REQUIREMENT => Extract every line of text from the rows below without changing anything, and leave the pictures out.

*** Opening of RECORDS FOR PROCESSING ***

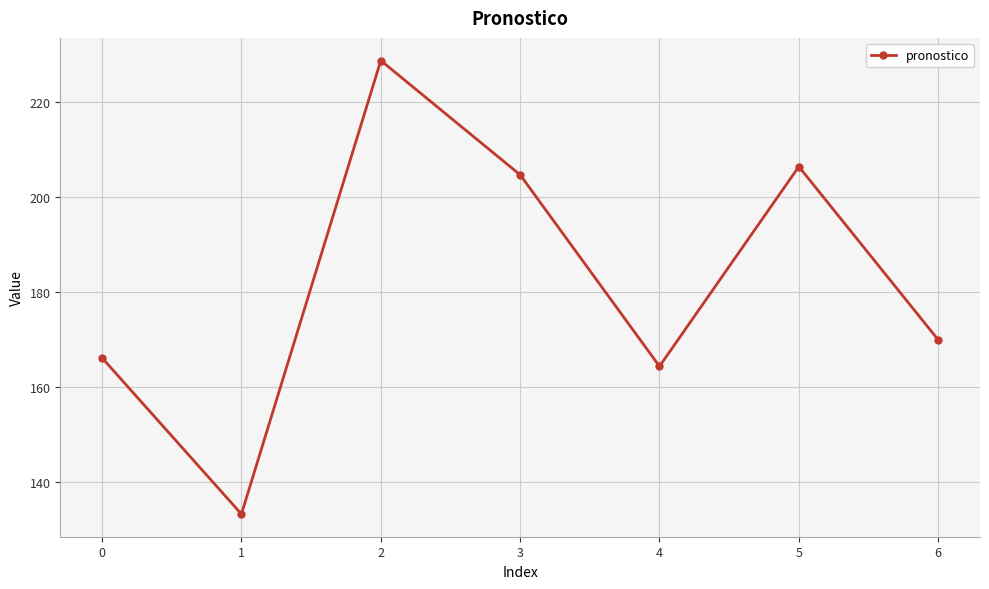

Is it true that the value at 4 is 248.3?

False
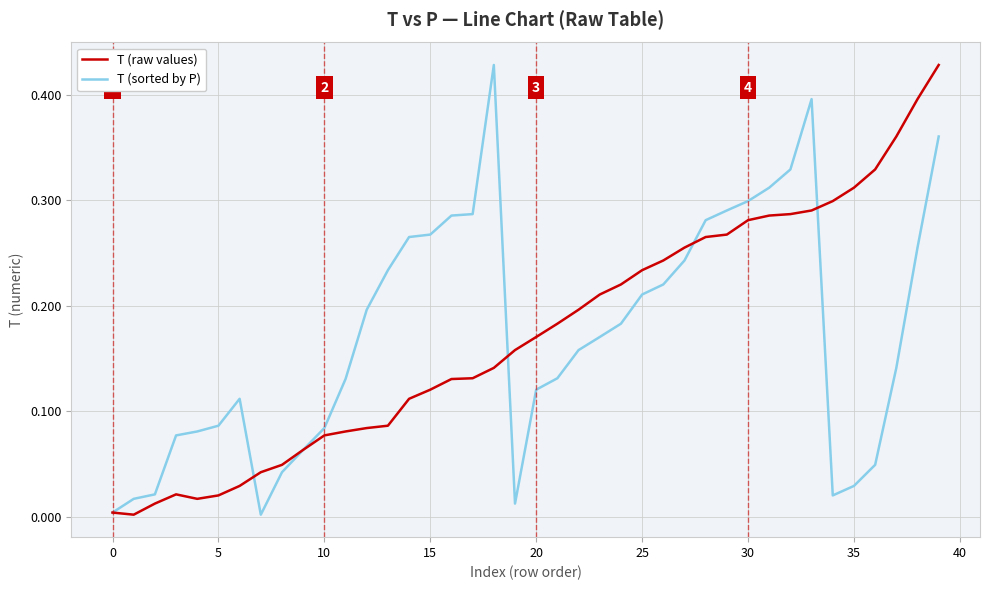

Is it true that T (sorted by P) equals 0.2 at 5?

False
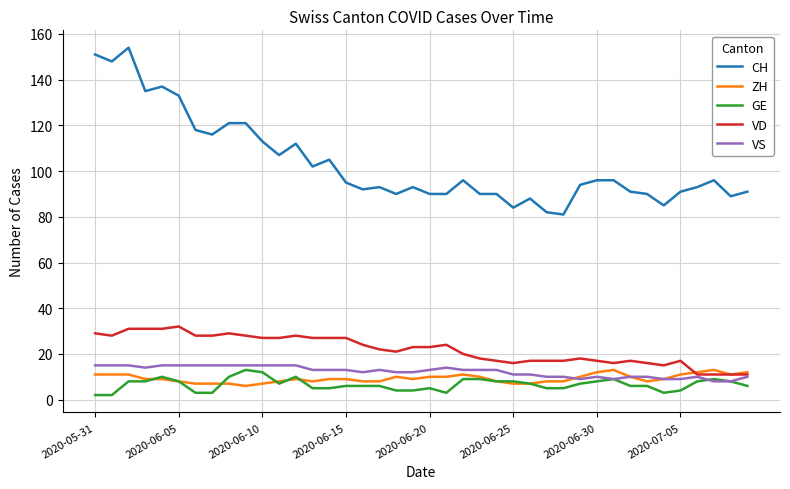

Reading left to right, list all the values displayed in this chart.

CH: 151	148	154	135	137	133	118	116	121	121	113	107	112	102	105	95	92	93	90	93	90	90	96	90	90	84	88	82	81	94	96	96	91	90	85	91	93	96	89	91
ZH: 11	11	11	9	9	8	7	7	7	6	7	8	9	8	9	9	8	8	10	9	10	10	11	10	8	7	7	8	8	10	12	13	10	8	9	11	12	13	11	12
GE: 2	2	8	8	10	8	3	3	10	13	12	7	10	5	5	6	6	6	4	4	5	3	9	9	8	8	7	5	5	7	8	9	6	6	3	4	8	9	8	6
VD: 29	28	31	31	31	32	28	28	29	28	27	27	28	27	27	27	24	22	21	23	23	24	20	18	17	16	17	17	17	18	17	16	17	16	15	17	11	11	11	11
VS: 15	15	15	14	15	15	15	15	15	15	15	15	15	13	13	13	12	13	12	12	13	14	13	13	13	11	11	10	10	9	10	9	10	10	9	9	10	8	8	10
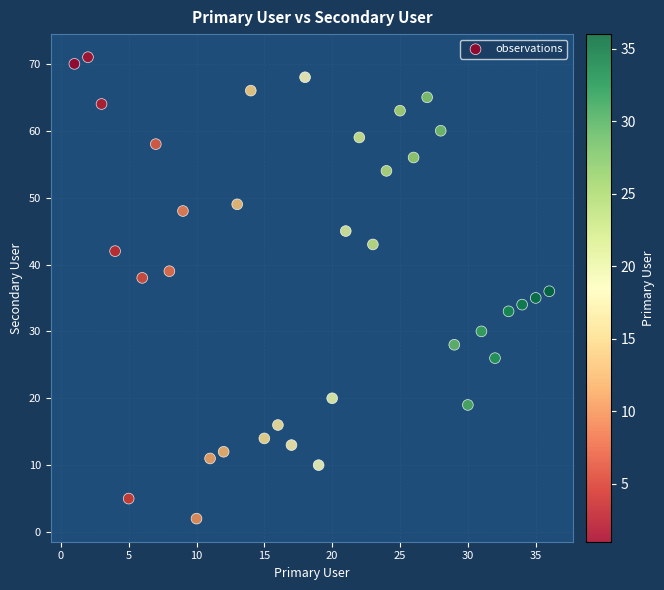

What is the range of X values (max minus min)?

35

*** Close of RECORDS FOR PROCESSING ***

YOUR SOLUTION =>
Is it true that the value at 4 is 248.3?

False

Is it true that T (sorted by P) equals 0.2 at 5?

False

Reading left to right, list all the values displayed in this chart.

CH: 151	148	154	135	137	133	118	116	121	121	113	107	112	102	105	95	92	93	90	93	90	90	96	90	90	84	88	82	81	94	96	96	91	90	85	91	93	96	89	91
ZH: 11	11	11	9	9	8	7	7	7	6	7	8	9	8	9	9	8	8	10	9	10	10	11	10	8	7	7	8	8	10	12	13	10	8	9	11	12	13	11	12
GE: 2	2	8	8	10	8	3	3	10	13	12	7	10	5	5	6	6	6	4	4	5	3	9	9	8	8	7	5	5	7	8	9	6	6	3	4	8	9	8	6
VD: 29	28	31	31	31	32	28	28	29	28	27	27	28	27	27	27	24	22	21	23	23	24	20	18	17	16	17	17	17	18	17	16	17	16	15	17	11	11	11	11
VS: 15	15	15	14	15	15	15	15	15	15	15	15	15	13	13	13	12	13	12	12	13	14	13	13	13	11	11	10	10	9	10	9	10	10	9	9	10	8	8	10

What is the range of X values (max minus min)?

35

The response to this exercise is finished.